Even though we’re honoring the college’s 125th anniversary this year, we’re marking a single point in the history that represents so much more than one event. We’re locating ourselves within a continuing evolution, within a continuing conversation which revolves around the interplay between youth and experience, between growth and tradition, between theory and performance. You are a part of that evolution. The evolution of the college, of the IC community, and of our society. The evolution of your self—your thoughts and knowledge and being.

Ithaca College, then and now, inspires collaborative learning and the freedom to innovate. Here, you can study something deeply and be moved to practice and perform what you’ve learned. And when you do, you activate change in the world.

At Ithaca College, you will produce research that pushes the boundaries of accepted knowledge. You will come up with new ideas that make lives better. You will make unexpected connections and learn things you never dreamed of. 

Our community and this campus offers not only a safe space for this kind of growth, but a brave space, one that honors and encourages the vulnerability it takes to share your thoughts and values with people who may not agree with you or understand you. We cannot have an open dialogue or embrace this level of interaction without acknowledging the incredible amount of bravery you must have to not only speak your truth but engage in the challenging conversation that follows when you do.

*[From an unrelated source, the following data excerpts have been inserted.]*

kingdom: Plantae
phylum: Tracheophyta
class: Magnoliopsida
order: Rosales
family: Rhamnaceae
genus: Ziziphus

You are starting down an unknown road today, and what happens over the next four years will surprise you, as my four years as an undergraduate surprised me. My college journey started with a 26-hour Greyhound bus ride from the New York City Port Authority down south to Nashville, Tennessee, to Vanderbilt University. I was with four other kids who were selected for a scholarship program at Vanderbilt funded by the Posse Foundation. If I hadn’t received that scholarship, I couldn’t have gone to school without creating serious financial hardship for my family.

This is the crux of an undergraduate liberal arts experience; you learn about the world in its wonderful, messy entirety, and you take your place within it.

The five of us rode with our mothers to Vanderbilt—a place that I had never seen outside of brightly colored admissions materials that were mailed to my house. Before you ask, this was in 1989 … the Dark Ages before the internet, cell phones, and email.

I got on that bus to Nashville as a first-generation college student from Brooklyn, New York, the oldest of three children whose parents immigrated to this country from the Dominican Republic.

That ride was powerful, and it has stayed with me my whole life. I didn’t know what was on the other side. I didn’t know I’d fall in love with the field of psychology, or that I’d get homesick—Vanderbilt was so far away. I had so many questions, and I was both excited and scared.

The four other people who rode that bus with me became my closest friends—my family in this new environment. At Vanderbilt, I also connected with people that I would have never met had I stayed in Brooklyn; people I would’ve never tapped as friends.

My college experience changed my life completely and created a new trajectory for me as a scholar and as a person. It also proved to me the power of mentors and the power of a network, the importance of having people who arrive with you and remain there with you along the way. These are the people who will support you during the big moments in college, they will have your back. The people who will do that for you are in this room right now.

Today you start your college journey, like I did, in the company of strangers in a brand new town. Today is a fresh start. It is an open door that leads to your future, and I look forward joining you as you walk through.